Another characteristic which strikes one in Russian literature, and still more in Russian life, especially if one has mingled in the lower classes, is the very deeply rooted sense of pity which the Russians possess. An Englishman who is lame, and whom I met in Russia, told me that he had experienced there a treatment such as he had never met before in any other country. The people, and especially the poor, noticed his lameness, and, guessing what would be difficult for him to do, came to his aid and helped him.

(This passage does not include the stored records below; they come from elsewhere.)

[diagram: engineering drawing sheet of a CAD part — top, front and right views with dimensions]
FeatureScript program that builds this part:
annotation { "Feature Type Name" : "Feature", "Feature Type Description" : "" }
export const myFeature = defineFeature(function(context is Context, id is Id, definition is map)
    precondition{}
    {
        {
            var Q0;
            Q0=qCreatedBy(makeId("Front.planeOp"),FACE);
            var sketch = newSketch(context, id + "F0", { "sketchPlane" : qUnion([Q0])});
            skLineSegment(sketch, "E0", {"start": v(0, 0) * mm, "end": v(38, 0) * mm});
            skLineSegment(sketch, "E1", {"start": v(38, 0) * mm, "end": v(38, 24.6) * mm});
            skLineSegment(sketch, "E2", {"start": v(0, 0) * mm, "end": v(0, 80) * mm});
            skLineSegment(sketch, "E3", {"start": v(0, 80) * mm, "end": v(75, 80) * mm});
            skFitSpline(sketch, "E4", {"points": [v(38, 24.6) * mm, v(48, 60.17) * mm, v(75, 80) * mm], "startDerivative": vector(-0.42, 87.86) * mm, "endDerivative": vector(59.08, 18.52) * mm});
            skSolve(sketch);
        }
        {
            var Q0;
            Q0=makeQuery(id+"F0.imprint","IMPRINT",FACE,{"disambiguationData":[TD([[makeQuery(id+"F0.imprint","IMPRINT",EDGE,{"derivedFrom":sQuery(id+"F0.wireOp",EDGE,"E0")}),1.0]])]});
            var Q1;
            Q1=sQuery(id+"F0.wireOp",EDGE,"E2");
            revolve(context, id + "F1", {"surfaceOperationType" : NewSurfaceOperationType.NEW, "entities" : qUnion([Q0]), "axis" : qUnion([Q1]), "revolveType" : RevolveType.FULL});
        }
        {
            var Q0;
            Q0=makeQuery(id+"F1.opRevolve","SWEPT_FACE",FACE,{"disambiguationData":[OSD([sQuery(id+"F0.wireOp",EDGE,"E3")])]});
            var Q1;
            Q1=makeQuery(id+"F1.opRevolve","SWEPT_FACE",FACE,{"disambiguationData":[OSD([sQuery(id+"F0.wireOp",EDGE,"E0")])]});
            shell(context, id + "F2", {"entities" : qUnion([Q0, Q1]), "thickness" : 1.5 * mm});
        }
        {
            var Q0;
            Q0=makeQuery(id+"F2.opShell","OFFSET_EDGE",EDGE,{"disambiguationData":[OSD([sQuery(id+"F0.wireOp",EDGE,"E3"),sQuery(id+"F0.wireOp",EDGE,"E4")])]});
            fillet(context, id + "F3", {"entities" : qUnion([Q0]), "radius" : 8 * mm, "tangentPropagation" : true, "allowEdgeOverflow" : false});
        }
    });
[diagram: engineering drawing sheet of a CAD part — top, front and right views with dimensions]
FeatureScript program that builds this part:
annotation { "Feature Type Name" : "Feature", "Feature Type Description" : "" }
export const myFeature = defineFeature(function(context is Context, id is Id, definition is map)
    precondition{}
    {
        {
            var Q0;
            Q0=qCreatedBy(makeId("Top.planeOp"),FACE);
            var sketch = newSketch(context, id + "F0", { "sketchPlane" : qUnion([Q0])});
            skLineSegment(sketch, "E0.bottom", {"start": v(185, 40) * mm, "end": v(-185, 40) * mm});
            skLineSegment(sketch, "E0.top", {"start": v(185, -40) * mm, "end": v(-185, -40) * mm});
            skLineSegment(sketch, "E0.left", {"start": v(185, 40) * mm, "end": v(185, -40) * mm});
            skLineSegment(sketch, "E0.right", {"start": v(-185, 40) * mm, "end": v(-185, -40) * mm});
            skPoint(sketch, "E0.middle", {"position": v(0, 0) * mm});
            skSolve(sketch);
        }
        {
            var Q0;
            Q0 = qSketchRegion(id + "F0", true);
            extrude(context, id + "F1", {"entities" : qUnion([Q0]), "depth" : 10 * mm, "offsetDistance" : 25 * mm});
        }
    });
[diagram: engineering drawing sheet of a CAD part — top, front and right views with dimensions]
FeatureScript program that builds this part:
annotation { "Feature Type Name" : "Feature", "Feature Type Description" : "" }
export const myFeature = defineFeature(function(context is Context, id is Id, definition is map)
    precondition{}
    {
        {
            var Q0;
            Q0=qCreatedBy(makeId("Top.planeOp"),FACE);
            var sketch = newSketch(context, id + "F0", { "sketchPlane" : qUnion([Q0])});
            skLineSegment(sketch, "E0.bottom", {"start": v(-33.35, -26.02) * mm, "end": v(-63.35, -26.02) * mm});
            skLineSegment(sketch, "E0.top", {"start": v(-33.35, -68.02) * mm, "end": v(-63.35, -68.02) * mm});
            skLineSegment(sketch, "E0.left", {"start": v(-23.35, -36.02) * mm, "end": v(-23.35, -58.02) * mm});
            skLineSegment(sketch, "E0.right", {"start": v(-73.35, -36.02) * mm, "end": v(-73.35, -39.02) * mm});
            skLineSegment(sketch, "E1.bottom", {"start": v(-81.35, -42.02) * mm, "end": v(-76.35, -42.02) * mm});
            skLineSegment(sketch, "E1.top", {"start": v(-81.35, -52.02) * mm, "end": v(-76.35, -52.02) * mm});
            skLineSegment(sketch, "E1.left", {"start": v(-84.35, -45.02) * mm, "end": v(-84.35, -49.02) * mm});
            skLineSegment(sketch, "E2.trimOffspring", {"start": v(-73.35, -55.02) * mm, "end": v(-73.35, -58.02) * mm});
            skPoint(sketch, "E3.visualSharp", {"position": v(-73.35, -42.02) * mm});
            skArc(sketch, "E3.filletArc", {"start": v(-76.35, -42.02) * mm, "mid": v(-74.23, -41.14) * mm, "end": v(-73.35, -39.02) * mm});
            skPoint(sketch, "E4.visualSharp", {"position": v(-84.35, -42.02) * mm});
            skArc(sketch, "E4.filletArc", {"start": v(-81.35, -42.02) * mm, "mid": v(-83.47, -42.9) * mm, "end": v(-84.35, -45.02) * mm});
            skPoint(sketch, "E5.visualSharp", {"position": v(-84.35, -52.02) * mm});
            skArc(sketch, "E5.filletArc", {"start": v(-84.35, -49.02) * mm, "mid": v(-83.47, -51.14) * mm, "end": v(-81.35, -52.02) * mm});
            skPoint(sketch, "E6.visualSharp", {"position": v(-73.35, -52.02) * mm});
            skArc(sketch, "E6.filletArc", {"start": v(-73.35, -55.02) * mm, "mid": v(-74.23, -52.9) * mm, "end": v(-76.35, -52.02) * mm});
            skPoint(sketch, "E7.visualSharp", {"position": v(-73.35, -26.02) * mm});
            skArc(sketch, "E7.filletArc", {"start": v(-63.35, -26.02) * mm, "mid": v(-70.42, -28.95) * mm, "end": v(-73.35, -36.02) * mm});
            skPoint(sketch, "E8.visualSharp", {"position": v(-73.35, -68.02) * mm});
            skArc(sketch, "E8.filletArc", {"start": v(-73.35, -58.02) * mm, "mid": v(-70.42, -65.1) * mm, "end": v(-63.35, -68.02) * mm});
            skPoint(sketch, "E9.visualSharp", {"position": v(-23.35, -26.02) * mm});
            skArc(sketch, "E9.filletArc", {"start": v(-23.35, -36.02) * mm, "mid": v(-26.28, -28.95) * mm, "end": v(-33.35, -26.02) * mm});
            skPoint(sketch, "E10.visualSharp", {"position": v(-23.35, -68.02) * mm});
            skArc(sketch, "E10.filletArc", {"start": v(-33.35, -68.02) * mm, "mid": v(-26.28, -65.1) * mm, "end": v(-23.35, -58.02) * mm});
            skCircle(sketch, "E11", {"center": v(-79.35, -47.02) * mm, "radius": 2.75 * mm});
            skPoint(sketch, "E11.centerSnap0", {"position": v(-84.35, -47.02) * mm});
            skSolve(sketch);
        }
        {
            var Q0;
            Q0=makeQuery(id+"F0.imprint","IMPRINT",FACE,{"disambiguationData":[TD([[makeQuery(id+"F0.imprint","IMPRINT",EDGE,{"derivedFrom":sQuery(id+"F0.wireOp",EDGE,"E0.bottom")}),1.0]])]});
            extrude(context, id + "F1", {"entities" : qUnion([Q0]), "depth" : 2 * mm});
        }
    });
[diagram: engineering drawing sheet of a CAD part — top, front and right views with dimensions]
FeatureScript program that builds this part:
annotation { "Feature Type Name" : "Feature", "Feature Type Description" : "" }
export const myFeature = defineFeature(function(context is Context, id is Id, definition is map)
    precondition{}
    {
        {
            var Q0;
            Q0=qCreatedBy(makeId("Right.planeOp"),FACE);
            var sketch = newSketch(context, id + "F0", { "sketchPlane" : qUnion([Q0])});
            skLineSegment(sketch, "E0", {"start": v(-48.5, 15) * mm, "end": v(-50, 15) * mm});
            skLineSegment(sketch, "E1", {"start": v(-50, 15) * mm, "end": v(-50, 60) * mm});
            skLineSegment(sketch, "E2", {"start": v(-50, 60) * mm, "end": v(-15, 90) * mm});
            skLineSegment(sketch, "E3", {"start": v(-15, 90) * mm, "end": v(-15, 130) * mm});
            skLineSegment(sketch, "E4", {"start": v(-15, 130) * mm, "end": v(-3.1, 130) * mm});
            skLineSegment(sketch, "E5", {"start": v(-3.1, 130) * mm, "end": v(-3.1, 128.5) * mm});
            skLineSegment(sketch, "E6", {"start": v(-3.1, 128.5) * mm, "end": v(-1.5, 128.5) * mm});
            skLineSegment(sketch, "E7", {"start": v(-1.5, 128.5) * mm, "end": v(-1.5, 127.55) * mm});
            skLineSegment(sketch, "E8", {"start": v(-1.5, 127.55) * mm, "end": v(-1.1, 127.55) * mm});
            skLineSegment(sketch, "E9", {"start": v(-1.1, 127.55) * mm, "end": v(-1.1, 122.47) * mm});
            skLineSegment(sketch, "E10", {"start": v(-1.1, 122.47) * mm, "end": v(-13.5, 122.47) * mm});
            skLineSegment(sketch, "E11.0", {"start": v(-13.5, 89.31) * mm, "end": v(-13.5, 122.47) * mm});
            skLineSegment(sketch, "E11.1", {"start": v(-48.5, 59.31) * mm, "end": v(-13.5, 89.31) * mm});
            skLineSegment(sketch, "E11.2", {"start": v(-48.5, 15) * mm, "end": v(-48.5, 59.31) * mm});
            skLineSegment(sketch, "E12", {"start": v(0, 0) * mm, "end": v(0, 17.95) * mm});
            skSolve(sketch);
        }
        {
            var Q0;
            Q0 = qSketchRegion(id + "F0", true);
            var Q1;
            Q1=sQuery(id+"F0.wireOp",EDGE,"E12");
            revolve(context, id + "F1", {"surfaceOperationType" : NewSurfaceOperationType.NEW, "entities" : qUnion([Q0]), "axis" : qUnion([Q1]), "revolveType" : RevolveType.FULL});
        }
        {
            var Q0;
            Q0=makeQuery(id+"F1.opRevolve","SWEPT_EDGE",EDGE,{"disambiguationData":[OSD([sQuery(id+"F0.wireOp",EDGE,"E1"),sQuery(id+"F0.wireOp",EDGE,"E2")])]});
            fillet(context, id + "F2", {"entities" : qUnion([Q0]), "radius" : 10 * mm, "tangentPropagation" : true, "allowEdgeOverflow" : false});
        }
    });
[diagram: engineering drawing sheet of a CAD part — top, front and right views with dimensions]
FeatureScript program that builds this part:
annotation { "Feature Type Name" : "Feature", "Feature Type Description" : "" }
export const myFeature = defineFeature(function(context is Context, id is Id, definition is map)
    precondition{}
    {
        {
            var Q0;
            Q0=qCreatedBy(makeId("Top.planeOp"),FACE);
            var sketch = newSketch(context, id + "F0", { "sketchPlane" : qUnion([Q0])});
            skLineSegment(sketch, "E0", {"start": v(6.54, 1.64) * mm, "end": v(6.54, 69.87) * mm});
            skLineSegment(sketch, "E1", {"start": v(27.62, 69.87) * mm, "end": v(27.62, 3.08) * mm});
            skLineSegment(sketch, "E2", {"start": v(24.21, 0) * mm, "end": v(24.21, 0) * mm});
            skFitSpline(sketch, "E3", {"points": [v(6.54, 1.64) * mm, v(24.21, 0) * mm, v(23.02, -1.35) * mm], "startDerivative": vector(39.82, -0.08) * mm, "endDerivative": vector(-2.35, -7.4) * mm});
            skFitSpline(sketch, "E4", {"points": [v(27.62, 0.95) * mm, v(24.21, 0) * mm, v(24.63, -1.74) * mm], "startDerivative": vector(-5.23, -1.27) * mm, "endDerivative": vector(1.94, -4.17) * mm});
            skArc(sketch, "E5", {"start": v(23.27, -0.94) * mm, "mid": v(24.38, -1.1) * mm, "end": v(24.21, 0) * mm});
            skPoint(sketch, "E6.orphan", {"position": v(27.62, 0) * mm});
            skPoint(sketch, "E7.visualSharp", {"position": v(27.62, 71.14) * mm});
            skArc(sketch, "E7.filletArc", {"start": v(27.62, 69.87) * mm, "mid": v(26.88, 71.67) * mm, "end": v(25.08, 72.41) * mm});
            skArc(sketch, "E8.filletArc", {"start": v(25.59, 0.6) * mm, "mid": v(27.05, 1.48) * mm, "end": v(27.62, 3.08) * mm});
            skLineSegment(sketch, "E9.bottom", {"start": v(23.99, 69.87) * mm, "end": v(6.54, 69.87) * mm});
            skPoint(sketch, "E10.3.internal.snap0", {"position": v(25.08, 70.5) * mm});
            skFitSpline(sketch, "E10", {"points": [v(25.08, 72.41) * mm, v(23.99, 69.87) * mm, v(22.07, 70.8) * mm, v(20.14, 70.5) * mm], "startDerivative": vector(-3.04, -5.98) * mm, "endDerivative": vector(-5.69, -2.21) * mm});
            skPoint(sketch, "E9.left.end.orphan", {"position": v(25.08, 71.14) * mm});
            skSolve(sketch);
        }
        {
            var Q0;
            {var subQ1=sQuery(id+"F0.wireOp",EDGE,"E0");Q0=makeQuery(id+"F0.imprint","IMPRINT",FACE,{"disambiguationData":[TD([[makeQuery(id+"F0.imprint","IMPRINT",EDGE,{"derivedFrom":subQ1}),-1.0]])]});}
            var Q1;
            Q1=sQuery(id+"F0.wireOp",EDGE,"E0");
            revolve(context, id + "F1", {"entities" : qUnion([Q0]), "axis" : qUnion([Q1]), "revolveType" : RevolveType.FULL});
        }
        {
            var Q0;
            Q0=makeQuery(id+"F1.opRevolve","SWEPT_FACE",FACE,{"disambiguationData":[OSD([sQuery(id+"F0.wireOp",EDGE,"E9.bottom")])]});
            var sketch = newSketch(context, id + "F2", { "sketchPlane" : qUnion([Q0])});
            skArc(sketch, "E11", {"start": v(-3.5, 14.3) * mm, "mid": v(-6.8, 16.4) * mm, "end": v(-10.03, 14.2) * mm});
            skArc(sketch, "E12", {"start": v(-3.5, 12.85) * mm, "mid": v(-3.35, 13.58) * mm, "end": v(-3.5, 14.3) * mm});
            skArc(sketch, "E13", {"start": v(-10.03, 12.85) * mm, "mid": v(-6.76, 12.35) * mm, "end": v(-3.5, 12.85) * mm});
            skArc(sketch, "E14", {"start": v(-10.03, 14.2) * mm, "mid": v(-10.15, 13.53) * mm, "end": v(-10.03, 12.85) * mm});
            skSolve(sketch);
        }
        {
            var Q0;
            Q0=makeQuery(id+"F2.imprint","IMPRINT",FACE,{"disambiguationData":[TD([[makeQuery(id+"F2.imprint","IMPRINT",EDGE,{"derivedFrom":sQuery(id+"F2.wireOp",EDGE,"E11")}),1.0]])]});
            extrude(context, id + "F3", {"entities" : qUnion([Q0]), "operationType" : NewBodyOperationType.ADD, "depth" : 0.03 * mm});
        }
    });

In the streets of Moscow and St. Petersburg you rarely see beggars beg in vain; and I have observed, travelling third class in trains and in steamers, that when the poor came to beg bread for food from the poor, they were never sent empty away. During the war I always found the soldiers ready to give me food, however little they had for themselves, in circumstances when they would have been quite justified in sending me about my business as a pestilential nuisance and camp-follower. It is impossible for a man to starve in Russia. He is perfectly certain to find some one who will give him food for the asking. In Siberia the peasants in the villages put bread on their window-sills, in case any fugitive prisoners should be passing by. This fundamental goodness of heart is the most important fact in the Russian nature; it, and the expression of it in their literature, is the greatest contribution which they have made to the history of the world. It is probably the cause of all their weakness. For the defects indispensable to such qualities are slackness, and the impossibility of conceiving self-discipline to be a necessity, or of recognising the conventional rules and prejudices which make for solidity, and which are, as Professor Milioukov said, as cement is to a building.